New clinical study probes how light fights psoriasis
Ultraviolet light is a proven treatment for psoriasis, one of humanity’s oldest known diseases. Sunshine can also beat back the chronic autoimmune disorder of the skin. But explaining light’s therapeutic effects has been difficult. “We know it works, but we want to know how,” says Michelle Lowes, an assistant professor of clinical investigation in the Laboratory for Investigative Dermatology at Rockefeller University. “Does it target the pathways that we think are important in the disease?”
A new clinical trial under way at the Center for Clinical and Translational Science in The Rockefeller University Hospital will literally shine light on the disease in hopes of finding out. Researchers, including Lowes and Clinical Research Nurse Practitioner Patricia Gilleaudeau, have recruited the first of what will be 20 patients who will visit the hospital three times a week for up to four months to receive narrowband ultraviolet light B (UVB) treatment. Patients will give skin and blood samples as the treatment takes its course, giving the scientists the possibility to study what is happening at the molecular level as the skin gets better.

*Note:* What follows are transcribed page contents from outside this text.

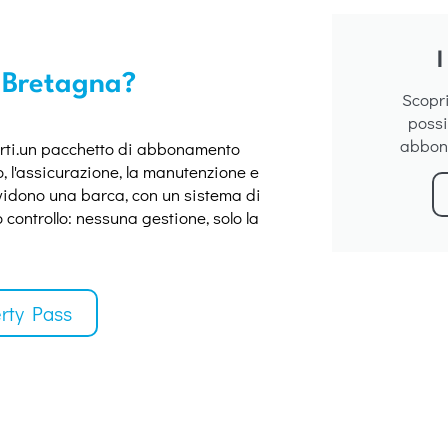
I
n Bretagna?
Scoprit
possi
abbon
ti.
un pacchetto di abbonamento
, l'assicurazione, la manutenzione e
idono una barca, con un sistema di
to controllo: nessuna gestione, solo la
erty Pass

UVB therapy is known to kill off T cells, which are partly to blame for the inflammation caused by the disease. For years, Lowes has been systematically accounting for the cell types and proteins involved in the disease. She is specifically interested in whether UVB targets a pathway involving two immune system proteins called cytokines, which she believes may disrupt certain types of T cells and another specialized group of immune-directing dendritic cells. “If we can define the mechanism of action we may potentially have new therapeutic targets for psoriasis and other diseases,” says Lowes, the recipient of a 2008 Doris Duke Charitable Foundation Clinical Scientist Development Award, which is supporting the study.
Doctors often recommend UVB therapy if standard ointment treatments fail and if patients would rather avoid a systemic immunosuppressive drug regimen that has been developed more recently. Patients receive the treatment, brief blasts of UVB, standing inside an upright cabinet whose inside is lined with fluorescent tube lights. The duration of the light exposure increases over the course of the treatment.
In addition to providing free treatment to the study participants, Gilleaudeau consults with the patients and their families and directs them to resources for getting the equipment they need to administer the treatment at home. “We try to help them continue with treatment after they leave whenever we can,” says Gilleaudeau, who will staff a table for The Rockefeller University Hospital May 3 at the National Psoriasis Walk for Awareness in the New York Botanical Garden. “We want to help.”
Lowes hopes to have some preliminary results in about a year. “We are excited about studying this commonly used therapy for psoriasis with modern methods, and hope that this will lead to a better understanding of this complicated and common skin disease,” she says.